This weekend I learnt the name for one of my childhood coping techniques.
As a child, when feeling distressed, I would centre myself in the idea I was a large boulder:
- Focus on the passive strength of just “enduring”;
- think of what was happening around me as “just another nasty storm”;
- Remember that boulders don’t rail at the rain or wilt under the heat of the sun;
- Boulders just “are”, & most people don’t notice them, or have their interest held long by a fallen rock – even if it’s “in the way”.
I would hold these thoughts so I could show no emotion, as I got older I learnt impassive acceptance was not enough.
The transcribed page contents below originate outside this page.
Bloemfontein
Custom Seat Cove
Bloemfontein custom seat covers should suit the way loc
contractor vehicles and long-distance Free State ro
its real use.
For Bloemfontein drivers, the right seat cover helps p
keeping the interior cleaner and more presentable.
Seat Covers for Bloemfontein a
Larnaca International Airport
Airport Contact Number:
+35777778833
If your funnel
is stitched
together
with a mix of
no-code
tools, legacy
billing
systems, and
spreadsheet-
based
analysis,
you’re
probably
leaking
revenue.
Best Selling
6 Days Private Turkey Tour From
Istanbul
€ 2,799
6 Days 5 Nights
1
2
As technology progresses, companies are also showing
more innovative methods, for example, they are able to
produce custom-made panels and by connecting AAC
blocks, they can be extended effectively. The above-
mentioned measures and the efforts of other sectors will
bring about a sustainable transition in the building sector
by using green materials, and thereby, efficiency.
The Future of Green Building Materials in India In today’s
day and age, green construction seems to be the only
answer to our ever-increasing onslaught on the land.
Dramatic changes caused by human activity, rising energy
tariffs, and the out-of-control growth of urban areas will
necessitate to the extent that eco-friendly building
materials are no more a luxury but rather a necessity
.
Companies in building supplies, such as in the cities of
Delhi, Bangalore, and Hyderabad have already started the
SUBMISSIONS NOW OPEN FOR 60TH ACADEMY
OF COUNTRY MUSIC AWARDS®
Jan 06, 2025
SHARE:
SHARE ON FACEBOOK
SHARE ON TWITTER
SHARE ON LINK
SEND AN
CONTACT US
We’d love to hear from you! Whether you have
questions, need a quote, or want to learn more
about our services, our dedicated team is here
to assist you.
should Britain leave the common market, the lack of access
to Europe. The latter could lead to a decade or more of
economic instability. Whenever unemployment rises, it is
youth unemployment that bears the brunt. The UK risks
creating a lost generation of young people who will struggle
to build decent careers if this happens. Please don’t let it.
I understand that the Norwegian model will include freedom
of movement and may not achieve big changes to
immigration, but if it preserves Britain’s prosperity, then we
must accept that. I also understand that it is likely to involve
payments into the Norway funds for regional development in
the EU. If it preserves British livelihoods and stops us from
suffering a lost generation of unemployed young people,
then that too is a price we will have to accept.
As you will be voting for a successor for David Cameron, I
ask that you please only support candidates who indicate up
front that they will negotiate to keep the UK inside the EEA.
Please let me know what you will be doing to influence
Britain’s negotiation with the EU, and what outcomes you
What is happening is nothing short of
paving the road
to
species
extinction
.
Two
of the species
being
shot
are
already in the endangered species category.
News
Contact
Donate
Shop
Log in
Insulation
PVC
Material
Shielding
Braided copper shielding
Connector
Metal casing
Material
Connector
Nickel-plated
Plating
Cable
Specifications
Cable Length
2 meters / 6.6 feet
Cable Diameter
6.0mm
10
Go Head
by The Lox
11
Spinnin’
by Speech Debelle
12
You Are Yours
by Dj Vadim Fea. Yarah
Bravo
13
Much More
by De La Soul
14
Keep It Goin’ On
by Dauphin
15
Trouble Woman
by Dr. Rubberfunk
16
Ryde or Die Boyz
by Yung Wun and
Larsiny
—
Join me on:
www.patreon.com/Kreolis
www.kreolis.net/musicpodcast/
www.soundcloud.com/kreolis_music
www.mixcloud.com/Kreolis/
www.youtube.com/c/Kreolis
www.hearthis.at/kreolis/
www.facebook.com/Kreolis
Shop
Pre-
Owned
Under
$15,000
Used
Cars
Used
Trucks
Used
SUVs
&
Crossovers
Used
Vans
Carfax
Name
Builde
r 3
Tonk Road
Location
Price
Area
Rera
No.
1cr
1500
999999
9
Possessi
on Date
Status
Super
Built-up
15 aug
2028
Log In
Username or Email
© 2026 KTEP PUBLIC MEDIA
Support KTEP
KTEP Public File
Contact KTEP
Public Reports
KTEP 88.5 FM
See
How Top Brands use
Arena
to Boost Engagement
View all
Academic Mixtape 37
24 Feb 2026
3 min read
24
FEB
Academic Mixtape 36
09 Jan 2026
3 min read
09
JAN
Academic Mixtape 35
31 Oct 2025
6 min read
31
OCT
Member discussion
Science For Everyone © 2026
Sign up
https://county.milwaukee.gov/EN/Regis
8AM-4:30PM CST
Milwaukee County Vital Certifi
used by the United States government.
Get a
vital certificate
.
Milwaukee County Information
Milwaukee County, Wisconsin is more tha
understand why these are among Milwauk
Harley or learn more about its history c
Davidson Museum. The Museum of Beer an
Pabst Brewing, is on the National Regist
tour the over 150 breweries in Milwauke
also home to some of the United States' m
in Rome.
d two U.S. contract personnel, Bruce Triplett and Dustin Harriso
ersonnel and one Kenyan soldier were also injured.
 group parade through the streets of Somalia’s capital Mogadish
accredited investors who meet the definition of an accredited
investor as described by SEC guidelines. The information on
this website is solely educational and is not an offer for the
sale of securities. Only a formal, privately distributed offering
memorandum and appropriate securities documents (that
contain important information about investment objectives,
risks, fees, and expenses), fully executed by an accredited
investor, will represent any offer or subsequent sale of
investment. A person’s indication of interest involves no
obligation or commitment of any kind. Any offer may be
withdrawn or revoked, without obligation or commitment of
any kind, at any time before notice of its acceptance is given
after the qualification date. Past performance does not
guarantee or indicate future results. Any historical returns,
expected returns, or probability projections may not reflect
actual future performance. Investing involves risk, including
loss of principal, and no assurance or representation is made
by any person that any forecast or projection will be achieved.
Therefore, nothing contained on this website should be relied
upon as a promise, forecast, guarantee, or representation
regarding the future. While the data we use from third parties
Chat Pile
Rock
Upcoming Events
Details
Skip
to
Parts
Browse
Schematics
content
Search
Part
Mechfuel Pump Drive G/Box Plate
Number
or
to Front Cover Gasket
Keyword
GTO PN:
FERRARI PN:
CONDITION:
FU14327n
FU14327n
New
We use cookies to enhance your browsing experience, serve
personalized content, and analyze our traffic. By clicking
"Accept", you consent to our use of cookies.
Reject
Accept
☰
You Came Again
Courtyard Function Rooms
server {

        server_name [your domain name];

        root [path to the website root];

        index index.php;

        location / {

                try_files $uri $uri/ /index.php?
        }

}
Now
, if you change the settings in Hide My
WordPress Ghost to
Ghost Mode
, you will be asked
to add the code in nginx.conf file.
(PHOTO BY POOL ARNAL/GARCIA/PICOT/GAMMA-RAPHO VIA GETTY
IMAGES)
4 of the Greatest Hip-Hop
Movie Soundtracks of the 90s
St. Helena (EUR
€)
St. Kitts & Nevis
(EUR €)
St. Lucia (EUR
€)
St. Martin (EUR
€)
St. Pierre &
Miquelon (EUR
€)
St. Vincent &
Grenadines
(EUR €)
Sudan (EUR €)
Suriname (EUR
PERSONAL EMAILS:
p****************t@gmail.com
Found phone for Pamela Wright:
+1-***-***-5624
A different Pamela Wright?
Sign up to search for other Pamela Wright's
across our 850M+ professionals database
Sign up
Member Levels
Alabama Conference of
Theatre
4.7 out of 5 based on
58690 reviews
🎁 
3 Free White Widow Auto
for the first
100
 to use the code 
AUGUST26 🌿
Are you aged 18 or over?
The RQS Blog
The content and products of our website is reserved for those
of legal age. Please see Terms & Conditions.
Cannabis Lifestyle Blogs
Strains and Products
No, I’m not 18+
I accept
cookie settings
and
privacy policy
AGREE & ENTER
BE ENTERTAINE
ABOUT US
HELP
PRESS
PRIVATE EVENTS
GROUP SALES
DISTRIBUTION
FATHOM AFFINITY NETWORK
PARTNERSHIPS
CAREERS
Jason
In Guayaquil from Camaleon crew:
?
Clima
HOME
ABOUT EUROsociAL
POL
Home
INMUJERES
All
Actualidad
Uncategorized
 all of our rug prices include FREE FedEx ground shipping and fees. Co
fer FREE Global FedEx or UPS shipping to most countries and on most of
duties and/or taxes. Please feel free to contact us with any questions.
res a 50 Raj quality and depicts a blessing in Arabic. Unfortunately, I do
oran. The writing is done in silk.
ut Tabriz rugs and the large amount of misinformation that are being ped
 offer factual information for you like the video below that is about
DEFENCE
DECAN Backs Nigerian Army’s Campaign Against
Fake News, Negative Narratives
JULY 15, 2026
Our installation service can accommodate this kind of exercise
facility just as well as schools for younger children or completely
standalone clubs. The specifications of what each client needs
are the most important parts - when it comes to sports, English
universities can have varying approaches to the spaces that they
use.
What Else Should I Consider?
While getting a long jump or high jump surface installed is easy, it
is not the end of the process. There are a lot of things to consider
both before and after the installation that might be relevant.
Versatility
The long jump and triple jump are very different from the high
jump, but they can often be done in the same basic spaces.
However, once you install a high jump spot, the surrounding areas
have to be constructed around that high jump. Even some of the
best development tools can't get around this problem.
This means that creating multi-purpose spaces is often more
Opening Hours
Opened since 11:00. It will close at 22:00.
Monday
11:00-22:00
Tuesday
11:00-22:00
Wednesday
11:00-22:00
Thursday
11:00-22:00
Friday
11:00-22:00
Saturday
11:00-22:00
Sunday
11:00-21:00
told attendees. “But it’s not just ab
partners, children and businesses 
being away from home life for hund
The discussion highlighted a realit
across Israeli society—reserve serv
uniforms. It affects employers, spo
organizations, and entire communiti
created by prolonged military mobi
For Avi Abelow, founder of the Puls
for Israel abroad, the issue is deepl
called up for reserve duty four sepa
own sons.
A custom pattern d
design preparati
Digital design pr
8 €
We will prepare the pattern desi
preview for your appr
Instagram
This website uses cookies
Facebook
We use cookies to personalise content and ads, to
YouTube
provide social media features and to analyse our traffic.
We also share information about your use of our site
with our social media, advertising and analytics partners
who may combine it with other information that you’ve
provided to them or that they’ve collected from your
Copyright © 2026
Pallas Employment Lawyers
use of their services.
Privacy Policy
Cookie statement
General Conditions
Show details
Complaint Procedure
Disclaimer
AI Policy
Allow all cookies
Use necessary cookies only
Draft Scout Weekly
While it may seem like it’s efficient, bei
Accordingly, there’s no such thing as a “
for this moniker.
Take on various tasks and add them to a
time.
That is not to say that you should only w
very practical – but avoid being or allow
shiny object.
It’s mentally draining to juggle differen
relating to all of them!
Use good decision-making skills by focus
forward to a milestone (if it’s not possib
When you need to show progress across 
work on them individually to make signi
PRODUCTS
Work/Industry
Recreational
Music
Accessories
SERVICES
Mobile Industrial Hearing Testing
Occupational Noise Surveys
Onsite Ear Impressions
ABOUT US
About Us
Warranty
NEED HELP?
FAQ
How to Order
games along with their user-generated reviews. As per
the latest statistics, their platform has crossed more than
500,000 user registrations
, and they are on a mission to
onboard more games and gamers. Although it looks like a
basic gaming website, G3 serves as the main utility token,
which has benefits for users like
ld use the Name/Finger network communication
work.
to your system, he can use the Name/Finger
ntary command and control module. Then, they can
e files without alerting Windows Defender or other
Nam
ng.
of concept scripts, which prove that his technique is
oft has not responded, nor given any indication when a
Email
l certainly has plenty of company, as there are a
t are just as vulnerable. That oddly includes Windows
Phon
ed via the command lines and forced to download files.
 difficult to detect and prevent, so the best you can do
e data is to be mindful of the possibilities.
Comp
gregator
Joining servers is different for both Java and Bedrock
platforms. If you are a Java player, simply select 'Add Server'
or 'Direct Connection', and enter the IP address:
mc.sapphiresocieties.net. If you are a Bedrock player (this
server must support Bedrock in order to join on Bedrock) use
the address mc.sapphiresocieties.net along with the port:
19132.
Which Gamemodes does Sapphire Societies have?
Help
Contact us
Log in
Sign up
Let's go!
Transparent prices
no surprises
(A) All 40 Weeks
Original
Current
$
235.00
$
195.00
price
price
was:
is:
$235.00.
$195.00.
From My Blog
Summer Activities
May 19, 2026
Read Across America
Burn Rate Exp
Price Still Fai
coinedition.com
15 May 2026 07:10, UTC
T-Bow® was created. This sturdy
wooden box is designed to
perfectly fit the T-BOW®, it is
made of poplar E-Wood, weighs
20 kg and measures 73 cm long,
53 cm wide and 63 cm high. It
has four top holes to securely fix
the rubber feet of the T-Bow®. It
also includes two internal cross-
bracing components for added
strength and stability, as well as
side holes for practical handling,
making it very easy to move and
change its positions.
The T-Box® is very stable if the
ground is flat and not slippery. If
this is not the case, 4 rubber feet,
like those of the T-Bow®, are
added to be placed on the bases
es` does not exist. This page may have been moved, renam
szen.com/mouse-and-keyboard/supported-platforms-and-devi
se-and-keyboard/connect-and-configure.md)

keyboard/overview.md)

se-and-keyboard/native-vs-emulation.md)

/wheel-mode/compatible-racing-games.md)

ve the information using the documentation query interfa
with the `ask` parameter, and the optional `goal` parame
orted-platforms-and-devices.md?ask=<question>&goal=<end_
You had to “feel & show nothing” while also providing the right words to soothe the person causing the distress.
To find there is a technique called “grey rocking” & see how aptly it describes my “boulder self” has injected a small (& much needed) measure of calm.
To pull on that thread gently to discover “yellow rocking” has helped me feel less afraid I was being “manipulative” (even in self preservation, I have never been sure it is okay, but understood that it was necessary) Seeing these ideas presented as legitimate techniques has helped ease my distress at the hopelessness & basic acceptance of things being “unable to be changed” that underpins how my child-self survived. That grey-rocking & yellow-rocking are techniques being recommended to others eases my fear that I “coped wrong”.
This thread pulling also threw up references to “flying monkeys” as a reference to the orbiters of certain types of people. I grew up surrounded by & desperate not to be a “flying money”… to find that I was not absolutely out of line in feeling like there have been people in my life who have worked to ensure that certain aspects of my life are not allowed to change BECAUSE there was a mutual figure who viewed my existence as their “property”… has been more than meaningful. I used to joke that “it’s not paranoia if someone actually tried to kill you 🤷”, but was always aware that it DID sound fanciful. Arrogant even, who was I to think I was so important as to matter enough to be the focus of ANY type of attention.
I’ve always understood why people choose to stay in orbit round a difficult person & felt the tension born of my inability to either comply or effectively resist the demands of a key difficult person who had specific requirements on how I “be” in the world. Finding language that has been created to describe aspects of what I have experienced is both a relief & deeply sad.
Grateful as I am to find people creating language around these experiences, I am profoundly grieved to know enough of us have been through it that vernacular has evolved.